*** Provided records Section Begins ***
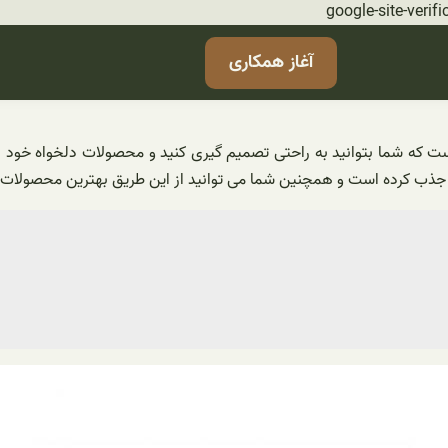
رفتن
google-site-ve
به
آغاز همکاری
محتوا
ت که شما بتوانید به راحتی تصمیم گیری کنید و محصولات دلخواه خود را 
 جذب کرده است و همچنین شما می توانید از این طریق بهترین محصولات را 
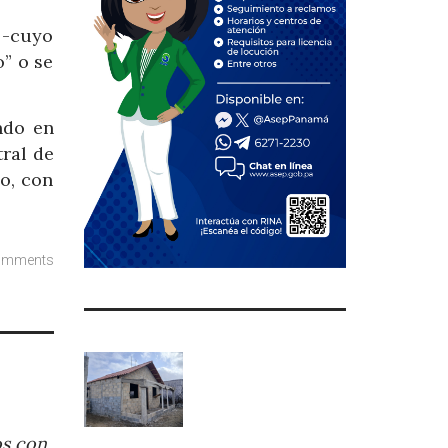
 -cuyo
” o se
ndo en
tral de
o, con
omments
os con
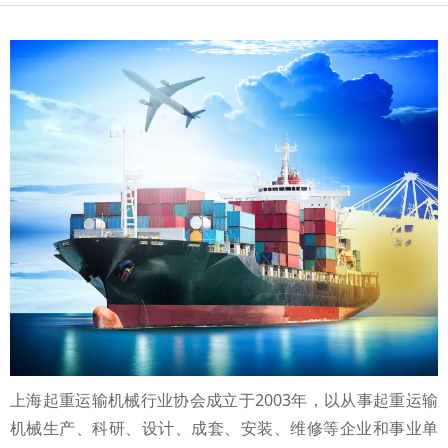
上海起重运输机械行业协会成立于2003年，以从事起重运输
机械生产、科研、设计、成套、安装、维修等企业和事业单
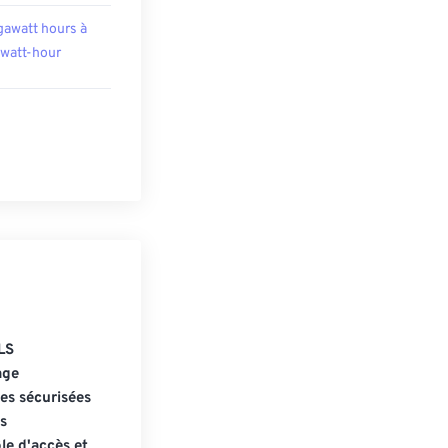
awatt hours à
owatt-hour
LS
age
s sécurisées
s
le d'accès et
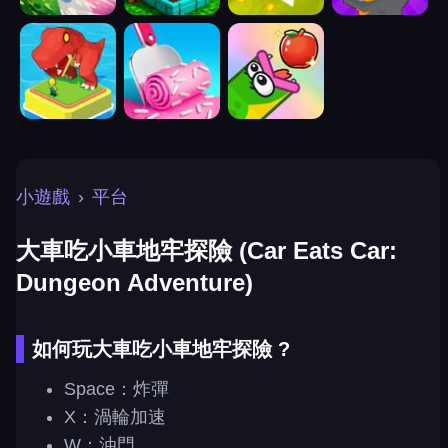
小遊戲
›
平台
大車吃小車地牢探險 (Car Eats Car:
Dungeon Adventure)
如何玩大車吃小車地牢探險 ?
Space：炸彈
X：渦輪加速
W：油門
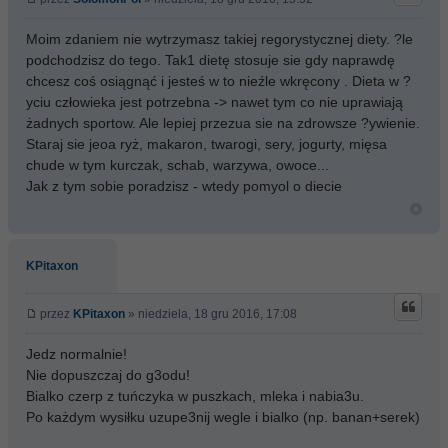
Moim zdaniem nie wytrzymasz takiej regorystycznej diety. ?le
podchodzisz do tego. Tak1 dietę stosuje sie gdy naprawdę
chcesz coś osiągnąć i jesteś w to nieźle wkręcony . Dieta w ?
yciu człowieka jest potrzebna -> nawet tym co nie uprawiają
żadnych sportow. Ale lepiej przezua sie na zdrowsze ?ywienie.
Staraj sie jeoa ryż, makaron, twarogi, sery, jogurty, mięsa
chude w tym kurczak, schab, warzywa, owoce...
Jak z tym sobie poradzisz - wtedy pomyol o diecie
KPitaxon
przez
KPitaxon
» niedziela, 18 gru 2016, 17:08
Jedz normalnie!
Nie dopuszczaj do g3odu!
Bialko czerp z tuńczyka w puszkach, mleka i nabia3u.
Po każdym wysiłku uzupe3nij wegle i bialko (np. banan+serek)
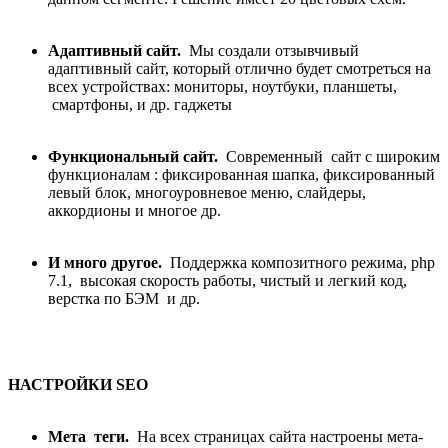
Адаптивный сайт.
Мы создали отзывчивый
адаптивный сайт, который отлично будет смотреться на
всех устройствах: мониторы, ноутбуки, планшеты,
смартфоны, и др. гаджеты
Функциональный сайт.
Современный сайт с широким
функционалам : фиксированная шапка, фиксированный
левый блок, многоуровневое меню, слайдеры,
аккордионы и многое др.
И много другое.
Поддержка композитного режима, php
7.1, высокая скорость работы, чистый и легкий код,
верстка по БЭМ и др.
НАСТРОЙКИ SEO
Мета теги.
На всех страницах сайта настроены мета-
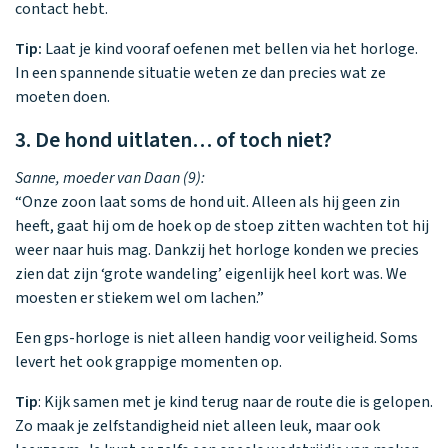
contact hebt.
Tip:
Laat je kind vooraf oefenen met bellen via het horloge.
In een spannende situatie weten ze dan precies wat ze
moeten doen.
3. De hond uitlaten… of toch niet?
Sanne, moeder van Daan (9):
“Onze zoon laat soms de hond uit. Alleen als hij geen zin
heeft, gaat hij om de hoek op de stoep zitten wachten tot hij
weer naar huis mag. Dankzij het horloge konden we precies
zien dat zijn ‘grote wandeling’ eigenlijk heel kort was. We
moesten er stiekem wel om lachen.”
Een gps-horloge is niet alleen handig voor veiligheid. Soms
levert het ook grappige momenten op.
Tip
: Kijk samen met je kind terug naar de route die is gelopen.
Zo maak je zelfstandigheid niet alleen leuk, maar ook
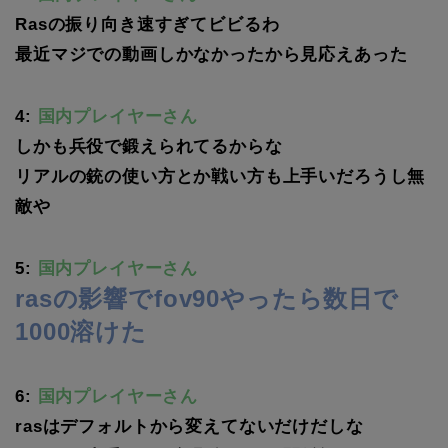
Rasの振り向き速すぎてビビるわ
最近マジでの動画しかなかったから見応えあった
4:
国内プレイヤーさん
しかも兵役で鍛えられてるからな
リアルの銃の使い方とか戦い方も上手いだろうし無
敵や
5:
国内プレイヤーさん
rasの影響でfov90やったら数日で
1000溶けた
6:
国内プレイヤーさん
rasはデフォルトから変えてないだけだしな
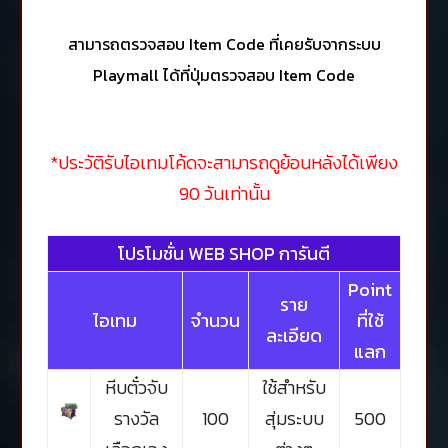
สามารถตรวจสอบ Item Code ที่เคยรับจากระบบ
Playmall ได้ที่ปุ่ม
ตรวจสอบ Item Code
*ประวัติรับไอเทมโค้ดจะสามารถดูย้อนหลังได้เพียง
90 วันเท่านั้น
โปรโมชั่น WEB SHOP การันตี
Point
ราย
ไอเทม
จำนวน
ที่ใช้
ละเอียด
แลก
หีบตั๋วจับ
ใช้สำหรับ
รางวัล
100
สุ่มระบบ
500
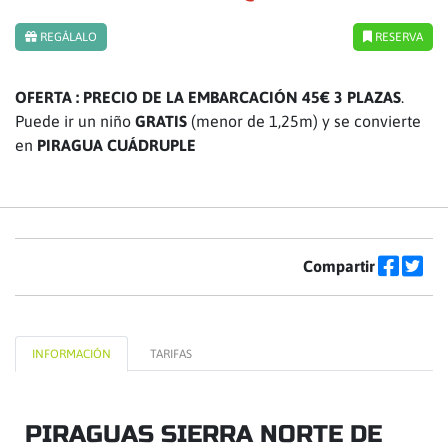
REGÁLALO
RESERVA
OFERTA : PRECIO DE LA EMBARCACIÓN 45€ 3 PLAZAS
.
Puede ir un niño
GRATIS
(menor de 1,25m) y se convierte
en
PIRAGUA CUÁDRUPLE
Compartir
INFORMACIÓN
TARIFAS
PIRAGUAS SIERRA NORTE DE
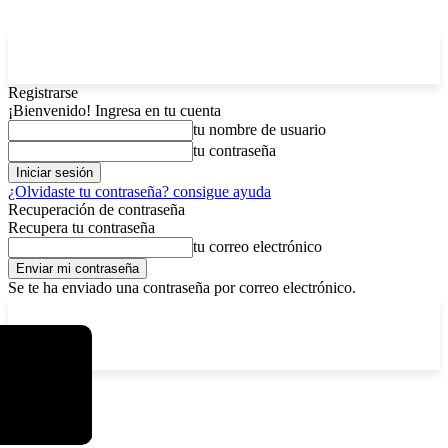
Registrarse
¡Bienvenido! Ingresa en tu cuenta
tu nombre de usuario
tu contraseña
¿Olvidaste tu contraseña? consigue ayuda
Recuperación de contraseña
Recupera tu contraseña
tu correo electrónico
Se te ha enviado una contraseña por correo electrónico.
C
sábado, agosto 8, 2026
Registrarse / Unirse
4.6
La Paz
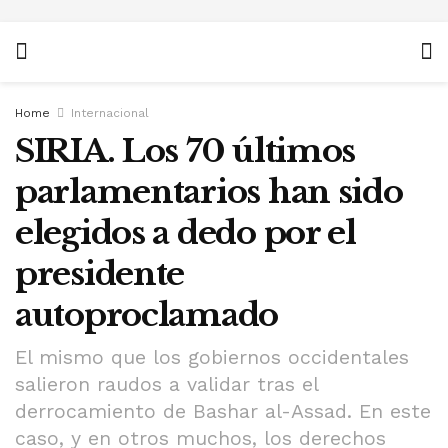
Home
Internacional
SIRIA. Los 70 últimos
parlamentarios han sido
elegidos a dedo por el
presidente
autoproclamado
El mismo que los gobiernos occidentales
salieron raudos a validar tras el
derrocamiento de Bashar al-Assad. En este
caso, y en otros muchos, los derechos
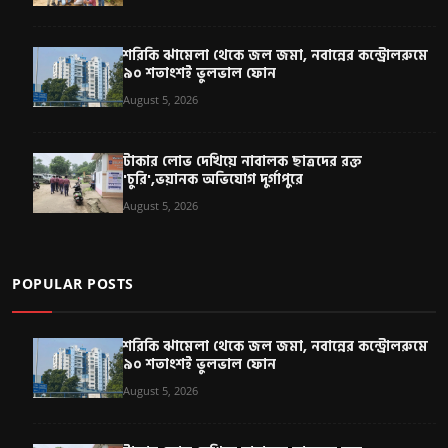
শরিকি ঝামেলা থেকে জল জমা, নবান্নের কন্ট্রোলরুমে
৯০ শতাংশই ভুলভাল ফোন
August 5, 2026
টাকার লোভ দেখিয়ে নাবালক ছাত্রদের রক্ত
'চুরি',ভয়ানক অভিযোগ দুর্গাপুরে
August 5, 2026
POPULAR POSTS
শরিকি ঝামেলা থেকে জল জমা, নবান্নের কন্ট্রোলরুমে
৯০ শতাংশই ভুলভাল ফোন
August 5, 2026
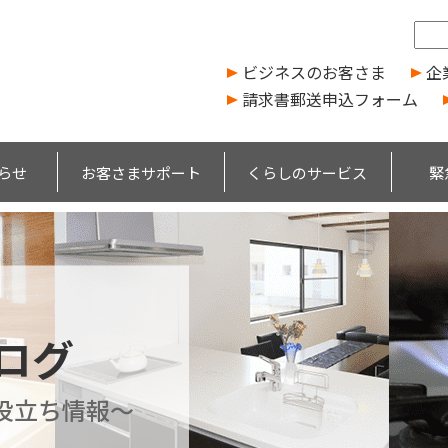
ビジネスのお客さま
企
請求書郵送申込フォーム
らせ
お客さまサポート
くらしのサービス
緊
ブログ
役立ち情報～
*** Provided records Section Ends ***
■ Problem description:
Please go over the data above and tally every line holding "kind"; reply only with the count.

■ Task output:
2